• _EXERCISE DETAILS_
Using the listing below, report each line holding the string "smartphone".
━━━━━━━━━━━━━━━━━━━━
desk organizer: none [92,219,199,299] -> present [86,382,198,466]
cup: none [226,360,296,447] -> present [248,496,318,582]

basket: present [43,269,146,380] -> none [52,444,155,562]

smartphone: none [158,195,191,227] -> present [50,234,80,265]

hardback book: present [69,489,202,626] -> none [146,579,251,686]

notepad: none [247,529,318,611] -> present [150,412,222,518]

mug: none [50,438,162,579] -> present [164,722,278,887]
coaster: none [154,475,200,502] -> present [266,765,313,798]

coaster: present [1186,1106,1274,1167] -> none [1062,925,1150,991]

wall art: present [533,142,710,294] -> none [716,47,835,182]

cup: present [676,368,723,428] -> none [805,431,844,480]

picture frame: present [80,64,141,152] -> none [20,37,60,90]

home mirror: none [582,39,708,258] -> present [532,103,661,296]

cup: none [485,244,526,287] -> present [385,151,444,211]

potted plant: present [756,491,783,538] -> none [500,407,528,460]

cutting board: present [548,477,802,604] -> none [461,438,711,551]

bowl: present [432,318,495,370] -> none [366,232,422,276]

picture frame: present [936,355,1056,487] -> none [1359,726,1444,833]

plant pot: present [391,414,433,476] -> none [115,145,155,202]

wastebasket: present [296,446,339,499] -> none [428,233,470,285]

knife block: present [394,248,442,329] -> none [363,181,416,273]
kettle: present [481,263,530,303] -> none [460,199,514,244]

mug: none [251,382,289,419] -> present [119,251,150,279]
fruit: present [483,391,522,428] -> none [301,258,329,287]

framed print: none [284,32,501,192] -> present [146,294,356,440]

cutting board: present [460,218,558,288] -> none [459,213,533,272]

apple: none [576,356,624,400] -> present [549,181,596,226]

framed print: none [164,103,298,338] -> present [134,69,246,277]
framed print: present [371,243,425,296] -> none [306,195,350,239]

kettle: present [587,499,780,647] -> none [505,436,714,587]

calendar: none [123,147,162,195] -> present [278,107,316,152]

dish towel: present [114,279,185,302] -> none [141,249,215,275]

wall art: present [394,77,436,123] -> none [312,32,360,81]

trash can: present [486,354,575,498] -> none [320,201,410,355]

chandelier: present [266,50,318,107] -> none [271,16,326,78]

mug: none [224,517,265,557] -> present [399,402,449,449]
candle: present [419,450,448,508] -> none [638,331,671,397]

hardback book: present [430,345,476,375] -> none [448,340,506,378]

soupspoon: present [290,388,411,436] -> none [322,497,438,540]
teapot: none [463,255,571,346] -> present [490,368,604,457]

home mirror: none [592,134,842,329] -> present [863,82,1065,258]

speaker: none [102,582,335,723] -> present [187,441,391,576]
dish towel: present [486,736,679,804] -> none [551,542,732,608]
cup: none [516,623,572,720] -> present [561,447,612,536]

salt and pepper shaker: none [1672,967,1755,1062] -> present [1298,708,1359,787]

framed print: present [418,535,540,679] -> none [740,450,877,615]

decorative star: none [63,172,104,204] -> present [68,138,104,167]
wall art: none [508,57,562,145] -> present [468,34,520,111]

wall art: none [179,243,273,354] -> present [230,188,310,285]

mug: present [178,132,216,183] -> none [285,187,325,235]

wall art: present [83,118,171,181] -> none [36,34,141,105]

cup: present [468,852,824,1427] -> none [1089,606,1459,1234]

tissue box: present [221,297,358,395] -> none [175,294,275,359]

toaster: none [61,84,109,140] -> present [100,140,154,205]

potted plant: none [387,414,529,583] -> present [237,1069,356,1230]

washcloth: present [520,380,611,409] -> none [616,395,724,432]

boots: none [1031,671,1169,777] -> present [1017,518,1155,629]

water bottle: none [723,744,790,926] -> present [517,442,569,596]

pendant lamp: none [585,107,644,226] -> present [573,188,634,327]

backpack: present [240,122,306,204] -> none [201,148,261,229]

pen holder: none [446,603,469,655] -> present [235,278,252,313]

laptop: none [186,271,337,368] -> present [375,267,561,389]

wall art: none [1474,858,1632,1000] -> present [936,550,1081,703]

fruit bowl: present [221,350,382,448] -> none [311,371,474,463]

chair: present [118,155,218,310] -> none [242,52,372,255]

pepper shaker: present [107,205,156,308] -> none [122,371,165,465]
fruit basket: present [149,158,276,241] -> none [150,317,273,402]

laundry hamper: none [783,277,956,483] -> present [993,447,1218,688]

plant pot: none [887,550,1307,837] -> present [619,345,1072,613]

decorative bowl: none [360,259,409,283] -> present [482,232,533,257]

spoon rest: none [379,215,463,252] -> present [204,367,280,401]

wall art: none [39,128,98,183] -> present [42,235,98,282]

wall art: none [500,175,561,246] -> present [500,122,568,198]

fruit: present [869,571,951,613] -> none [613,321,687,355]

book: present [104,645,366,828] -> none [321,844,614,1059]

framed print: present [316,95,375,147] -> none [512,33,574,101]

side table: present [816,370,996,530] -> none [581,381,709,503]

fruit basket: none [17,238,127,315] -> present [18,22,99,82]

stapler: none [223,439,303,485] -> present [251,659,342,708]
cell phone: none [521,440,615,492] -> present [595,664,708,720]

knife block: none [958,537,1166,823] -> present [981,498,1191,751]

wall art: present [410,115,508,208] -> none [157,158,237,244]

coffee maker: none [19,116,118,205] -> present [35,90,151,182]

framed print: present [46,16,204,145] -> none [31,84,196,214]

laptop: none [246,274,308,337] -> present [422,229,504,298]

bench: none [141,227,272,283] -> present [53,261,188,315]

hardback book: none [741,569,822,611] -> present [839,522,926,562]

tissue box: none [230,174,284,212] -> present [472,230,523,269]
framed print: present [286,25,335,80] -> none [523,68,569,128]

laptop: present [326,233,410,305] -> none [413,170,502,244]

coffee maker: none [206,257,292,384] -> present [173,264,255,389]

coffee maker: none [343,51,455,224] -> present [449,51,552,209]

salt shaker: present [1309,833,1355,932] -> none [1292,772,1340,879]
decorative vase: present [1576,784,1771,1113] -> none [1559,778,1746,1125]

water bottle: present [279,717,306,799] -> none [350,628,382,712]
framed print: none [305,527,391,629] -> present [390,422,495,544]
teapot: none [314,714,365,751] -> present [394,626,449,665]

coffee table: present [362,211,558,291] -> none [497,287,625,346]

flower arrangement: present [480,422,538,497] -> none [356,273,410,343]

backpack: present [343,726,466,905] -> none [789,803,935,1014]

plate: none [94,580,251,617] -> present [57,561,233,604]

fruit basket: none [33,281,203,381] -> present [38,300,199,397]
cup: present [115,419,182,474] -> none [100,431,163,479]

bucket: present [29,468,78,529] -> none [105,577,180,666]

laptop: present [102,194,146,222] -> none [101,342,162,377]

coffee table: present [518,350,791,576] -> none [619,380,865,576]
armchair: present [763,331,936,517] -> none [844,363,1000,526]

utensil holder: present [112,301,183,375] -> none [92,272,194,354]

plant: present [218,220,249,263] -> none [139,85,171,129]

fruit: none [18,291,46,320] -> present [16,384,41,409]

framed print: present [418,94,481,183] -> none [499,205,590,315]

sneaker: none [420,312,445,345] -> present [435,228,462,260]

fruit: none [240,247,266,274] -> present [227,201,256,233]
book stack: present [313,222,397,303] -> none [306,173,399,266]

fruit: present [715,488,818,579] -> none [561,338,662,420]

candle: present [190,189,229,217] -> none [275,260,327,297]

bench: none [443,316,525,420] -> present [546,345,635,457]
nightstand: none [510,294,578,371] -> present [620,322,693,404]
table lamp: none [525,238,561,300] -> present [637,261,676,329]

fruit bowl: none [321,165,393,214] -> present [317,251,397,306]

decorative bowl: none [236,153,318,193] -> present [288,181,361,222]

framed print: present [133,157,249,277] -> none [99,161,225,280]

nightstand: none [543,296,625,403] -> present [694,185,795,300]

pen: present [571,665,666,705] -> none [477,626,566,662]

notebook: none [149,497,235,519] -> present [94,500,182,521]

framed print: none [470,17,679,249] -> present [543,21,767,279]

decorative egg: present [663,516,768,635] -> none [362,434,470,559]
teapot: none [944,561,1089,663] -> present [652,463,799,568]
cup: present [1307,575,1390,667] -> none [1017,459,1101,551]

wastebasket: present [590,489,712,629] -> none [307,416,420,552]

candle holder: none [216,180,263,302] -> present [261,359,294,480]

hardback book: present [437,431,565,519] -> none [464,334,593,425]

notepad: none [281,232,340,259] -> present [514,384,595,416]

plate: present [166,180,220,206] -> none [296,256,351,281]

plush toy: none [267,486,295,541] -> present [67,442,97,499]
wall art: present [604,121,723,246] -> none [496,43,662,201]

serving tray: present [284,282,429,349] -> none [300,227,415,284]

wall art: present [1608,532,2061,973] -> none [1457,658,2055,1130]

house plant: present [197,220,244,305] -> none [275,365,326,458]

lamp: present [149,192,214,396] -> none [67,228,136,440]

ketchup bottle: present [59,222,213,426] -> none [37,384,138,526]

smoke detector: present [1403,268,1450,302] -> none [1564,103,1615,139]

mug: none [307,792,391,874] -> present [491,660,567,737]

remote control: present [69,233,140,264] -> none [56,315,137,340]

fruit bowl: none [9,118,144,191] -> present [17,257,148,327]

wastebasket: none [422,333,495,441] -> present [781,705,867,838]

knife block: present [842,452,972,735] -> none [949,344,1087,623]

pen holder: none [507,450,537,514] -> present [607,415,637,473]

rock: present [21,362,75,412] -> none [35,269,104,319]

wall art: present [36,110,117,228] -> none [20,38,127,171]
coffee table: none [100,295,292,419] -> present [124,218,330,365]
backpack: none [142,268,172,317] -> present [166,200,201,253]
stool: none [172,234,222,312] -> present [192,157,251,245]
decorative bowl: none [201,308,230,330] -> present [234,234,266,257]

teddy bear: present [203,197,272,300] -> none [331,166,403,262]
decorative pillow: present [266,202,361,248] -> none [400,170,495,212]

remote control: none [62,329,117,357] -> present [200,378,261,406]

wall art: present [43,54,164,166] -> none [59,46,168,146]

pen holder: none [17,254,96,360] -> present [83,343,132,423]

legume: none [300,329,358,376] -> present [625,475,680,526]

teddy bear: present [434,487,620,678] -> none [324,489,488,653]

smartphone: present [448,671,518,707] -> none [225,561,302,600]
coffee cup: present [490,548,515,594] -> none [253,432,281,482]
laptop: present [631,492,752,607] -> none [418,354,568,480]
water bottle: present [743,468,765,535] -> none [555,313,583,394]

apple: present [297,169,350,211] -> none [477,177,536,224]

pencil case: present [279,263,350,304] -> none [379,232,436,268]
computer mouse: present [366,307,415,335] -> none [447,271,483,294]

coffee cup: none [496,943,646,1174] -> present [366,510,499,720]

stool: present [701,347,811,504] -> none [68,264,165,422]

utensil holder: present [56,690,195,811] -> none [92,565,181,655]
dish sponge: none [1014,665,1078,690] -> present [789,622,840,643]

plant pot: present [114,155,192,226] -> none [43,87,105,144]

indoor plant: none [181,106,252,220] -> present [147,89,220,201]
━━━━━━━━━━━━━━━━━━━━
• _RESULT_
smartphone: none [158,195,191,227] -> present [50,234,80,265]
smartphone: present [448,671,518,707] -> none [225,561,302,600]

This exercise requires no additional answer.